2.      Mengambil Keputusan
a.         Sebelum keputusan diambil
Selalu ada waktu sebelum sebuah keputusan harus diambil. Waktu itulah yang harus dipergunakan untuk menjamin sedapat-dapatnya agar keputusan yang akan diambil betul-betul setepat dan sebaik mungkin. Dalam persiapan pengambilan keputusan itulah rasionalitas kesadaran moral harus memainkan peranannya.
Yang dibutuhkan adalah sikap terbuka.terbuka berarti: bersedia untuk membiarkan pendapat sendiri dipersoalkan. Biasanya sebelum kita mengambi keputusan, sudah ada kecondongan dalam hati kita ke salah satu arah. Meskipun demikian,kita tidak boleh puas dengan pendapat atau kecondongan kita semula, melainkan secara kritis dan terbuka harus mencari, apa yang paling baik untuk diputuskan.
Untuk itu kita harus mencari semua informasi yang diperlukan untuk memberikan penilaian yang tepat. Kita harus mempelajari masalahnya. Kita harus memperhatikan pendapat-pendapat utama yang terdapat mengenai masalah yang harus kita putuskan. Terutama kita harus terbuka terhadap pandangan yang berbeda dengan pandangan kita. Kita harus mempertimbangkan argument pro dan contra, mana yang lebih kuat.                          
Sebelum kita mengambil sebuah keputusan kita selalu harus  bersikap terbuka. Kita harus betul-betul berusaha untuk menemukan keputusan mana yang paling tepat. Kita harus terbuka terhadap pandangan orang lain, terutama orang yang terkena oleh keputusan yang akan kita ambil, tetapi pada prinsipnya terhadap pendapat siapa saja yang releva.

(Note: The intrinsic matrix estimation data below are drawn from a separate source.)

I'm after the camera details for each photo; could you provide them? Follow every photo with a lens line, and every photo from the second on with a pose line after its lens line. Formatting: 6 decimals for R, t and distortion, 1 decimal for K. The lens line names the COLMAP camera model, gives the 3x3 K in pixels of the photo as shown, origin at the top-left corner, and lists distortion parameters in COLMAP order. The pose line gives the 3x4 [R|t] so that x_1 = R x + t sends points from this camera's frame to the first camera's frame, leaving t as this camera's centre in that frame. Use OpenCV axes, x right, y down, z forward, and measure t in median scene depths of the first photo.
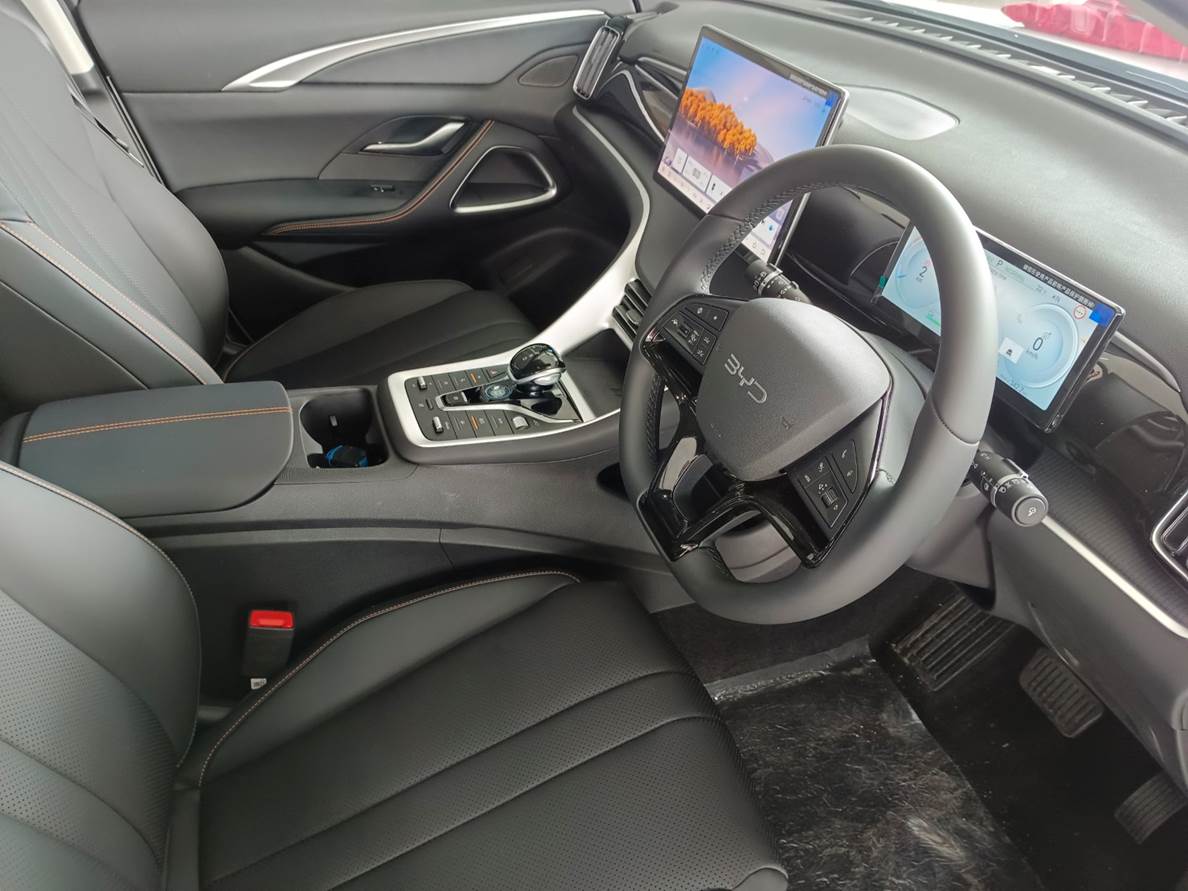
lens RADIAL K [[908.6, 0, 594.7], [0, 908.6, 425.1], [0, 0, 1]] dist [-0.023400, -0.000554]
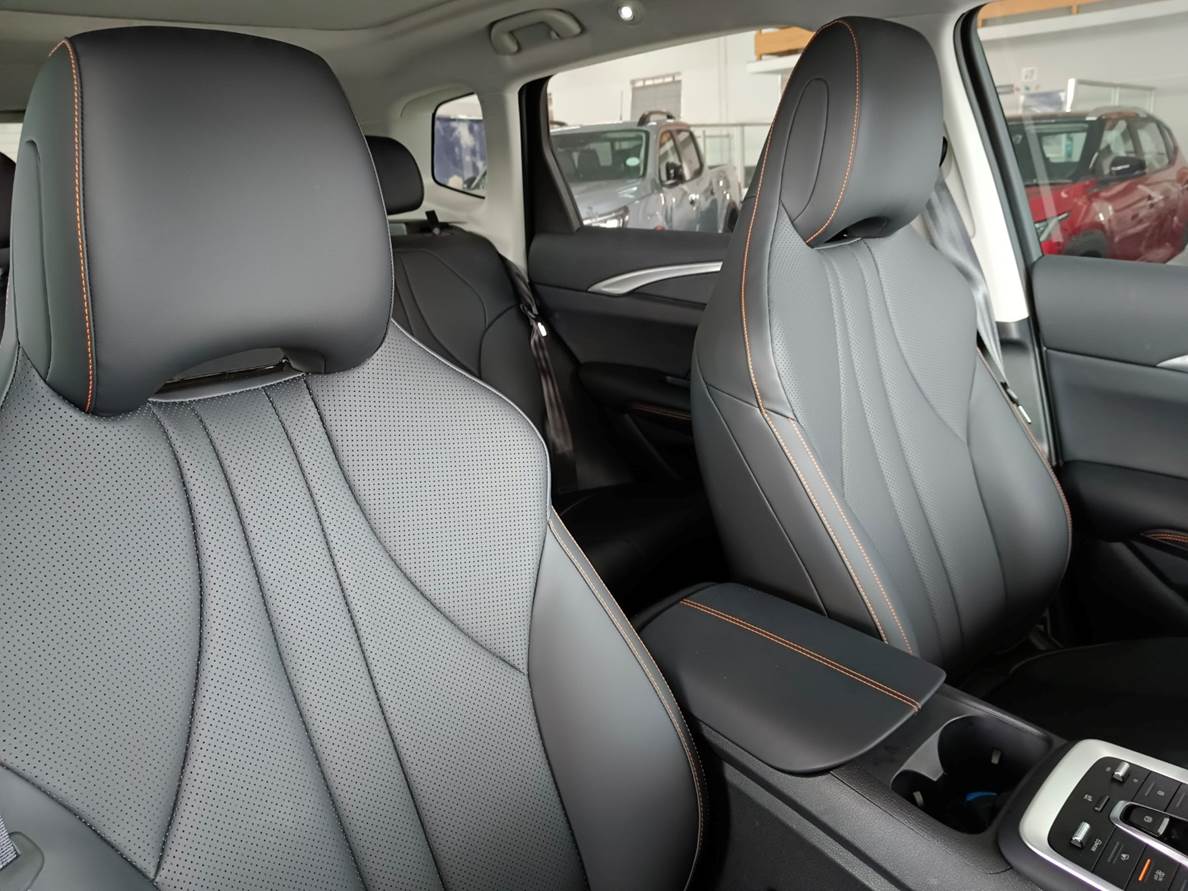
lens RADIAL K [[908.6, 0, 594.7], [0, 908.6, 425.1], [0, 0, 1]] dist [-0.023400, -0.000554]
pose [[0.426506, 0.202630, -0.881495, 0.173371], [-0.461155, 0.887112, -0.019206, -0.082563], [0.778093, 0.414697, 0.471802, 0.289388]]
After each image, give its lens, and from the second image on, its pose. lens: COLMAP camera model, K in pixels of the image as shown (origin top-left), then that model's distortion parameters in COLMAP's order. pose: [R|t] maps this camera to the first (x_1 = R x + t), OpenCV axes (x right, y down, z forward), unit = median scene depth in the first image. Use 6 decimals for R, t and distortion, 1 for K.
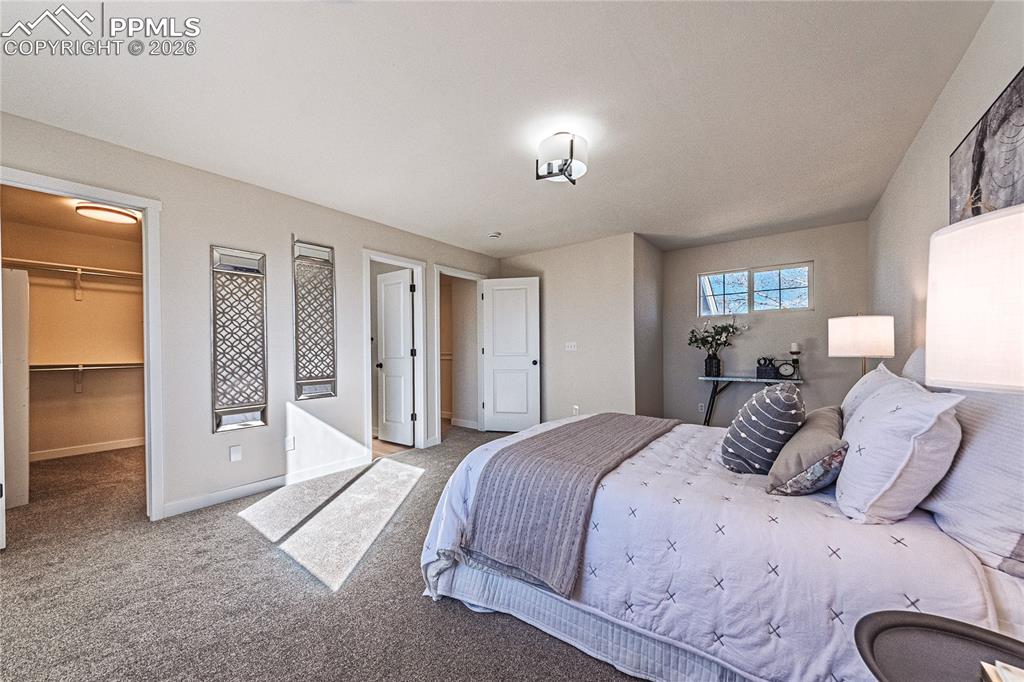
lens RADIAL K [[367.9, 0, 512.1], [0, 367.9, 350.8], [0, 0, 1]] dist [0.000278, -0.000027]
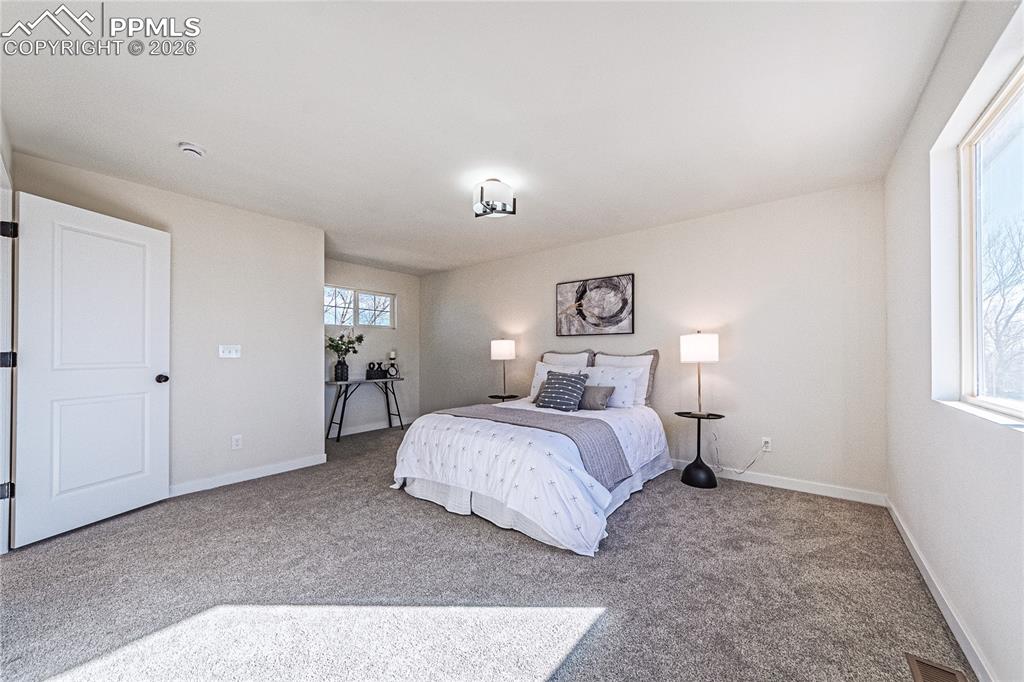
lens RADIAL K [[367.9, 0, 512.1], [0, 367.9, 350.8], [0, 0, 1]] dist [0.000278, -0.000027]
pose [[0.012474, 0.017189, 0.999774, -0.584590], [0.004588, 0.999841, -0.017248, 0.001282], [-0.999912, 0.004802, 0.012393, 0.508330]]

Kita harus seperlunya bersedia untuk memikirkan pendirian kita sendiri kembali dan bahkan untuk mengubah pendapat kita.kita tidak berhak untuk ngotot pada apa yang kita sebut keyakinan atau suara hati kita. Kita harus mencari segala informasi yang relevan dan memperhatikan serta menanggapi pendapat dan sangkalan orang lain. Seperlunya kita mencari nasihat. Dengan demikian kita telah melakukan apa yang perlu agar keputusan yang akan kita ambil setepat mungkin sejauh tegantung pada kita.     
b.         Mengambil keputusan
Kalau saat sebelum keputusan diambil adalah saat tuntutan rasionalitas suara hati, maka saat keputusan diambil berada di bawah tuntutan kemudahannya.keputusan harus selalu diambil menurut apa yang pada saat itu disadari sebagai kewajiban. Jadi menurut suara hati, pada saat keputusan harus diambil,kita harus mengikuti suara hati kita. Kita selalu mengambil keputusan sesuai dengan keinsafan kita pada saat itu. Jadi tidak sesuai dengan pandangan orang lain, dengan suatu tuntutan ideologis, engan suatu perasaan,melainkan sesuai dengan apa yang ada pada saat itu didasari sebagai kewajiban saya, entah sesuai atau tidak dengan pendapat orang lain.
c.         Pertimbangan sampai sekarang dapat menimbulkan kesan,seakan-akan pada saat keputusan harus diambil, suara hati kita selalu mengatakan dengan jelas apa yang wajib kita putuskan. Dalam kenyataan sering tidak demikian adanya.sering kali kita ragu-ragu tentang apa yang harus kita lakukan, kadang-kadang sampai sat dimana keputusan harus diambil. Justru orang yang bersikap sunguh-sungguh dan bersedia untuk melakukan apa yang merupakan tanggung jawabnya menyadari betapa kompleks situasi kehidupan manusia.